1) i donot know where my logic is lagging it s not even compiling . please give your thoughts on my interpretation.

i get error like

inkedlist.c:77: error: request for member `next' in something not a structure or union
linkedlist.c:78: error: request for member `next' in something not a structure or union

thanks
• 03-25-2008
matsp
You need parentheis:
Code:

`(*tlist)->next`
--
Mats
• 03-25-2008
vart
(*tlist)->next
• 03-25-2008
Elysia
Or you can do (**tlist).next.
• 03-25-2008
vlrk
Atlast got the intended results
Thanks guys,

moral of the story : Simple mistakes leaves people in a big disarray.
• 03-25-2008
vlrk
diff between (*tlist)-> next and (**tlist).next ?
can any body explain me this please ..?

thanks
• 03-25-2008
laserlight
(*tlist)->next is the equivalent of (*(*tlist)).next which is equivalent to (**tlist).next
• 03-25-2008
matsp
a->b is short form of (*a).b.
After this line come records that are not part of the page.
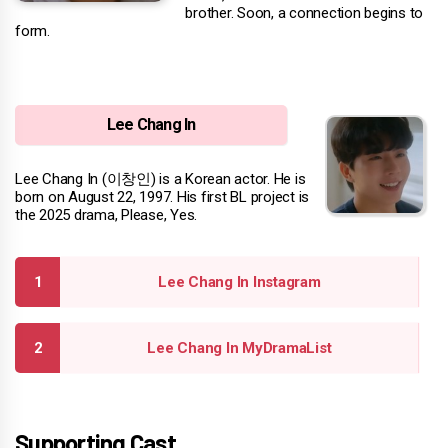
brother. Soon, a connection begins to
form.
Lee Chang In
Lee Chang In (이창인) is a Korean actor. He is
born on August 22, 1997. His first BL project is
the 2025 drama, Please, Yes.
Lee Chang In Instagram
Lee Chang In MyDramaList
Supporting Cast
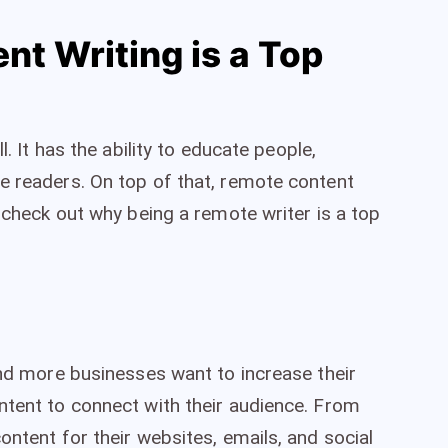
t Writing is a Top
l. It has the ability to educate people,
e readers. On top of that, remote content
s check out why being a remote writer is a top
and more businesses want to increase their
ntent to connect with their audience. From
ontent for their websites, emails, and social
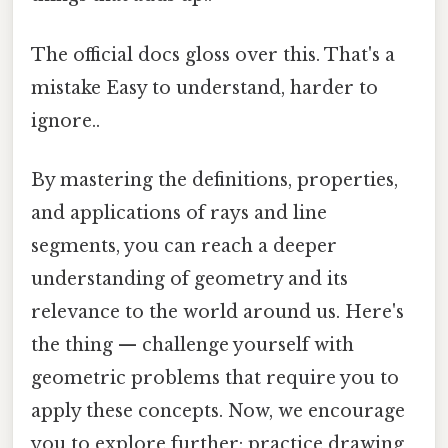
The official docs gloss over this. That's a
mistake Easy to understand, harder to
ignore..
By mastering the definitions, properties,
and applications of rays and line
segments, you can reach a deeper
understanding of geometry and its
relevance to the world around us. Here's
the thing — challenge yourself with
geometric problems that require you to
apply these concepts. Now, we encourage
you to explore further: practice drawing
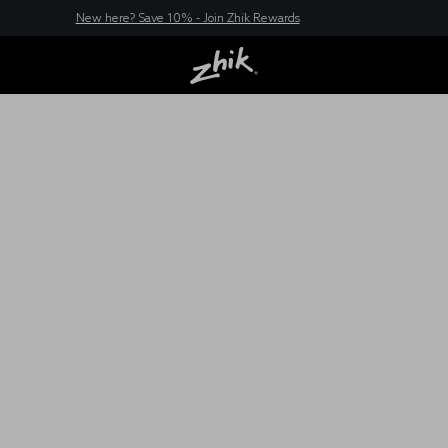
New here? Save 10% - Join Zhik Rewards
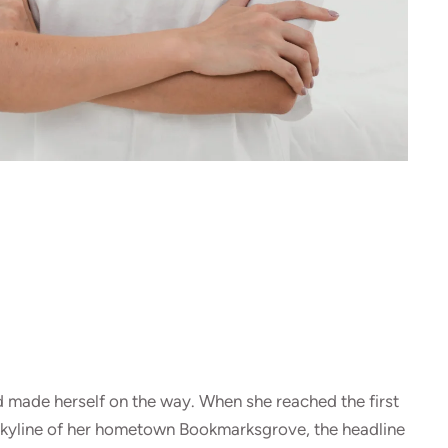
and made herself on the way. When she reached the first
he skyline of her hometown Bookmarksgrove, the headline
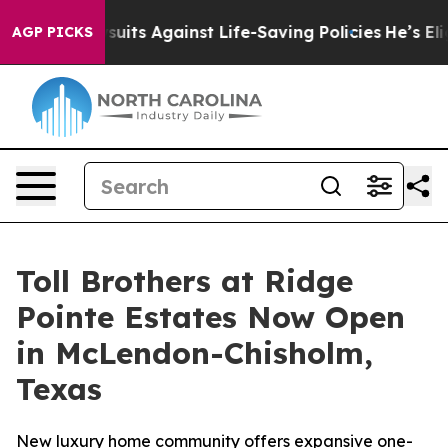
 239 Lawsuits Against Life-Saving Policies
He’s Eligibl
AGP PICKS
Toll Brothers at Ridge
Pointe Estates Now Open
in McLendon-Chisholm,
Texas
New luxury home community offers expansive one-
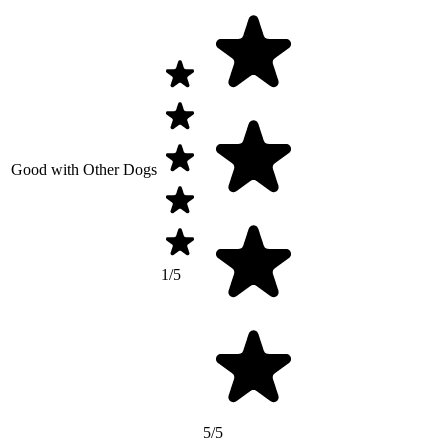
Good with Other Dogs
1/5
5/5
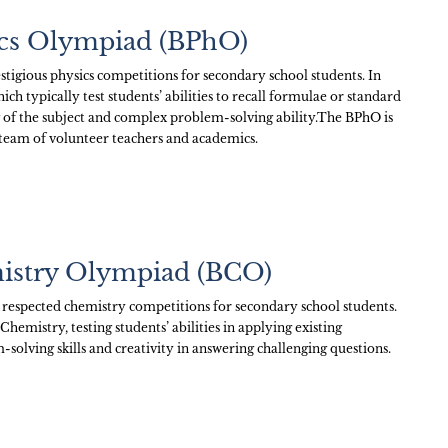
sics Olympiad (BPhO)
stigious physics competitions for secondary school students. In
h typically test students’ abilities to recall formulae or standard
 of the subject and complex problem-solving ability.The BPhO is
 team of volunteer teachers and academics.
mistry Olympiad (BCO)
 respected chemistry competitions for secondary school students.
mistry, testing students’ abilities in applying existing
-solving skills and creativity in answering challenging questions.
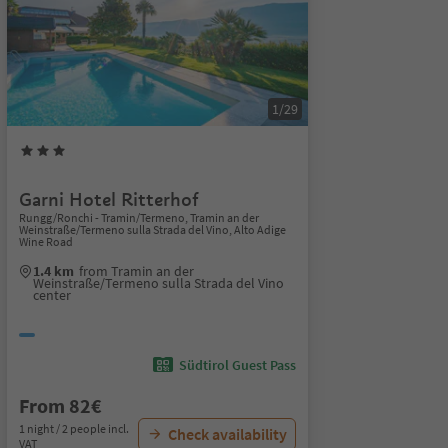
1/29
Garni Hotel Ritterhof
Rungg/Ronchi - Tramin/Termeno, Tramin an der
Weinstraße/Termeno sulla Strada del Vino, Alto Adige
Wine Road
1.4 km
from Tramin an der
Weinstraße/Termeno sulla Strada del Vino
center
Südtirol Guest Pass
From 82€
1 night / 2 people incl.
Check availability
VAT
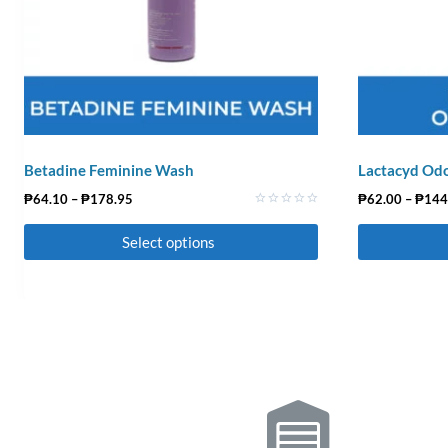
Betadine Feminine Wash
Lactacyd Odo
₱
64.10
–
₱
178.95
₱
62.00
–
₱
144
Rated
0
Select options
out
of
5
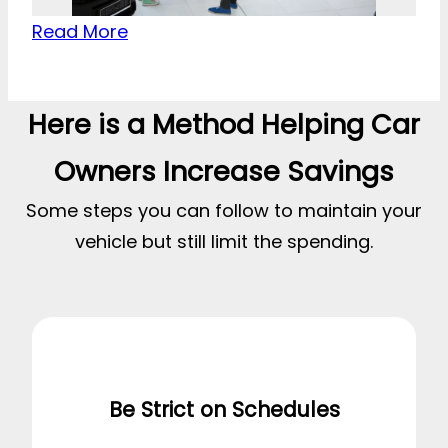
Read More
Here is a Method Helping Car
Owners Increase Savings
Some steps you can follow to maintain your
vehicle but still limit the spending.
Be Strict on Schedules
Since you have (*a)->b, we can rewrite that as (*(*a)).b, and remove the now unnecessary parenthesis: (**a).b.

--
Mats
• 03-25-2008
Elysia
Further, when you do *a->b, the compiler evaluates the "a->b" part first, and then the "*a" part. So you try to dereference a pointer to pointer type**, so it becomes type*, which doesn't have a "next" member. Therefore, you must tell the compiler to dereference a first, and then access the member.
This is done by using (*a) to prioritize it, and then a->b to access b.